Stored data entries:

━━━━━━━━━━

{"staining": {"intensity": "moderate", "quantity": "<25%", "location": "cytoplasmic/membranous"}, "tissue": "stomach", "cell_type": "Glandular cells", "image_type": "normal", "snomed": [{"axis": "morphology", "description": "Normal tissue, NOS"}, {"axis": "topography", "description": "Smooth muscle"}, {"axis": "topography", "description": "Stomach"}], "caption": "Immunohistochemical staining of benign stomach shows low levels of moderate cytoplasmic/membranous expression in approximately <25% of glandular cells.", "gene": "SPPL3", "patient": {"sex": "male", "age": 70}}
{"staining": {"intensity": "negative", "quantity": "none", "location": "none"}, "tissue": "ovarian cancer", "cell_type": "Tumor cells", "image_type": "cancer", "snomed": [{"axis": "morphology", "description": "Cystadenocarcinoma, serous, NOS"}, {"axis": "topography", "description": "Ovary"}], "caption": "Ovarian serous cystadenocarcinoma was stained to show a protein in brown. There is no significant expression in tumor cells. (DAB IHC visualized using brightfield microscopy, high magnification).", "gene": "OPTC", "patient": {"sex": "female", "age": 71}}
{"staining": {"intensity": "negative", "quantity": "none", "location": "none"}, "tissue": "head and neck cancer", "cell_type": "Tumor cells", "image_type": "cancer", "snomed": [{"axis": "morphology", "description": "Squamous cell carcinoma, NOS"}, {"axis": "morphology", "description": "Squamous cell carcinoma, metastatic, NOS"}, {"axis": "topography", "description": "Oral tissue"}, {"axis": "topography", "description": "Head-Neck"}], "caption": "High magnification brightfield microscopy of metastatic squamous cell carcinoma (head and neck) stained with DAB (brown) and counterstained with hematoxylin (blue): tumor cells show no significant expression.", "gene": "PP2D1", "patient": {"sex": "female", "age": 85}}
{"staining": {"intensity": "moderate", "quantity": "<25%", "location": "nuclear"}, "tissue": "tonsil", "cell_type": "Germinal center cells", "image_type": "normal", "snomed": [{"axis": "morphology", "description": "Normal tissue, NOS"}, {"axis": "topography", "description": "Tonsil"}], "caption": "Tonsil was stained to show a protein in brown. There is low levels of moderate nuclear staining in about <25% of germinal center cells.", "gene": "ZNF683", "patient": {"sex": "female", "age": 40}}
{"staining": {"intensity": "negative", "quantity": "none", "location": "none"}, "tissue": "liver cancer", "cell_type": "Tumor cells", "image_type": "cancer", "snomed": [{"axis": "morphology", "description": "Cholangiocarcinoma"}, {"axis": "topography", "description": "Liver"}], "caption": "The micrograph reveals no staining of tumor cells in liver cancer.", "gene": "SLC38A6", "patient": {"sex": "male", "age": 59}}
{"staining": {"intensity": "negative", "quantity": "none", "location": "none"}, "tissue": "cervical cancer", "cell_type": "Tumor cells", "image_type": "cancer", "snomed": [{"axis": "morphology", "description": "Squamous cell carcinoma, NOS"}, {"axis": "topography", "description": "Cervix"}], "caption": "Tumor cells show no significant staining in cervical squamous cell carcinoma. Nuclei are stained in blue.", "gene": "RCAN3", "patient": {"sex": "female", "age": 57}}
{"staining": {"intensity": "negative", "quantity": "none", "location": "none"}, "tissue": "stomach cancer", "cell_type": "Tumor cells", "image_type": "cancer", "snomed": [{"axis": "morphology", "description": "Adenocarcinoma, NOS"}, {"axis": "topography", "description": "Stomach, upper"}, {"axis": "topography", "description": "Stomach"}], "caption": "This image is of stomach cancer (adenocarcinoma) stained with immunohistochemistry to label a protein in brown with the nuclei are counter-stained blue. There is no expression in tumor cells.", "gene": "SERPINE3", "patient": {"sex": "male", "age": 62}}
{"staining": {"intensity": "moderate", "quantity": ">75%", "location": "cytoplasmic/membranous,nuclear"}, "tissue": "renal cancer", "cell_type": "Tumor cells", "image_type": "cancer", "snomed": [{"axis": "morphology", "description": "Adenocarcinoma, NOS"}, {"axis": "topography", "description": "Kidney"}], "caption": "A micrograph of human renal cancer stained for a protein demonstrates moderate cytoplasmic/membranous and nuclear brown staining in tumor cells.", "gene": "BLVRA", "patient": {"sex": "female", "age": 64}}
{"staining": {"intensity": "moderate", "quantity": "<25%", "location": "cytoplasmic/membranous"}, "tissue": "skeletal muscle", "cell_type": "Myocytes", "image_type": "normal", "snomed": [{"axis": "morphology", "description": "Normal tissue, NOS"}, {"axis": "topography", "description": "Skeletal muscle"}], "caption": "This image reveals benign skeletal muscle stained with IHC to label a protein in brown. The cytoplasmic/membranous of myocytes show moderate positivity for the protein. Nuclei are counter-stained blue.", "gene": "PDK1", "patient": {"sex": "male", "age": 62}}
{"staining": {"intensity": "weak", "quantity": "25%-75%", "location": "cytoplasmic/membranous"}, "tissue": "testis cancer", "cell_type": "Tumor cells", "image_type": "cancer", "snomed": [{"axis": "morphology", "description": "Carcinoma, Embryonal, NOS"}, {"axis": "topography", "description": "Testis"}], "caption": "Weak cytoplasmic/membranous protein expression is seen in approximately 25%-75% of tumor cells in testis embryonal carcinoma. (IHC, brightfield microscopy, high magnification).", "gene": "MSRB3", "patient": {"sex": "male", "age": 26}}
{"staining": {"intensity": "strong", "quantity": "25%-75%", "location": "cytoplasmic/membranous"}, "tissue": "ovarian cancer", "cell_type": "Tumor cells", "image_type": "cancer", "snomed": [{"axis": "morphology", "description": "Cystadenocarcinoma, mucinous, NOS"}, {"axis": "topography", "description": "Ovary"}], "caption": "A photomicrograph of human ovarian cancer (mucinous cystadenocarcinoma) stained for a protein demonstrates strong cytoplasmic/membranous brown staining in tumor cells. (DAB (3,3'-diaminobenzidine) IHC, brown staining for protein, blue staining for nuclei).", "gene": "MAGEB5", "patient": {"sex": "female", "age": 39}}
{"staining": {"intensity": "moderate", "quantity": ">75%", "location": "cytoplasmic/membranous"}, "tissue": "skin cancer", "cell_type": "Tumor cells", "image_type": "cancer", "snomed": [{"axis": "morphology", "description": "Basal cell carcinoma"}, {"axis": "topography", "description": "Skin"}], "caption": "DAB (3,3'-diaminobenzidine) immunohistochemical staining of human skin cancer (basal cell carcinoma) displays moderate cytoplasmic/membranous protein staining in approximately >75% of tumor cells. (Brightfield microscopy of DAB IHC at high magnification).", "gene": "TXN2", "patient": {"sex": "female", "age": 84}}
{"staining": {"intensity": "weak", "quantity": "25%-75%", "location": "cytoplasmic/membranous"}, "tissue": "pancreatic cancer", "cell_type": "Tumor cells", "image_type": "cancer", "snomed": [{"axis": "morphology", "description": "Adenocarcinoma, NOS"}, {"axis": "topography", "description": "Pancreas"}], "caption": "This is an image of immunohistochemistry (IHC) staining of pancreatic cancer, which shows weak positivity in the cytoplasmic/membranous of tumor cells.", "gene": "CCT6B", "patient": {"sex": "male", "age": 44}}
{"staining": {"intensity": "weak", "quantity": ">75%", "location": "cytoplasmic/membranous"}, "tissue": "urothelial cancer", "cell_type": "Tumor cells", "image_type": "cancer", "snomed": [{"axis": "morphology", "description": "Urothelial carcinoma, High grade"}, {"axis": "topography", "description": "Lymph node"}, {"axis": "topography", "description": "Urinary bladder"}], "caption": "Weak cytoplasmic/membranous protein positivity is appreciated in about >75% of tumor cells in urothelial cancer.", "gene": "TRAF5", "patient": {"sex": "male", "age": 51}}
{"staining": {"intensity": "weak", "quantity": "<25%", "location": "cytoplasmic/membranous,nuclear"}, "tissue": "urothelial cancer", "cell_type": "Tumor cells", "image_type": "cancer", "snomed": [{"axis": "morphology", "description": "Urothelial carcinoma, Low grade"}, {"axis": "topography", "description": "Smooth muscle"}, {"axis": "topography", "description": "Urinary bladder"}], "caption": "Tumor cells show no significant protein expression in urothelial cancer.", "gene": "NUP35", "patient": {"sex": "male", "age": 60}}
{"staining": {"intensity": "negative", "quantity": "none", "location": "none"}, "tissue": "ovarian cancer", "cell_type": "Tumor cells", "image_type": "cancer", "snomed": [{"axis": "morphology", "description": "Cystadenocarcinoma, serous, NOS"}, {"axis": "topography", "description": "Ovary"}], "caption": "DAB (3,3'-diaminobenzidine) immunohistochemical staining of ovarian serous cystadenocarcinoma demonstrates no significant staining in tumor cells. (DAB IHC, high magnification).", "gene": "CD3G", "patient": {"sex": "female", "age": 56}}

━━━━━━━━━━

▶ [The problem] Go through the records above and, whenever a line includes the word "reveals", copy it.

▶ [Answer to the exercise]
{"staining": {"intensity": "negative", "quantity": "none", "location": "none"}, "tissue": "liver cancer", "cell_type": "Tumor cells", "image_type": "cancer", "snomed": [{"axis": "morphology", "description": "Cholangiocarcinoma"}, {"axis": "topography", "description": "Liver"}], "caption": "The micrograph reveals no staining of tumor cells in liver cancer.", "gene": "SLC38A6", "patient": {"sex": "male", "age": 59}}
{"staining": {"intensity": "moderate", "quantity": "<25%", "location": "cytoplasmic/membranous"}, "tissue": "skeletal muscle", "cell_type": "Myocytes", "image_type": "normal", "snomed": [{"axis": "morphology", "description": "Normal tissue, NOS"}, {"axis": "topography", "description": "Skeletal muscle"}], "caption": "This image reveals benign skeletal muscle stained with IHC to label a protein in brown. The cytoplasmic/membranous of myocytes show moderate positivity for the protein. Nuclei are counter-stained blue.", "gene": "PDK1", "patient": {"sex": "male", "age": 62}}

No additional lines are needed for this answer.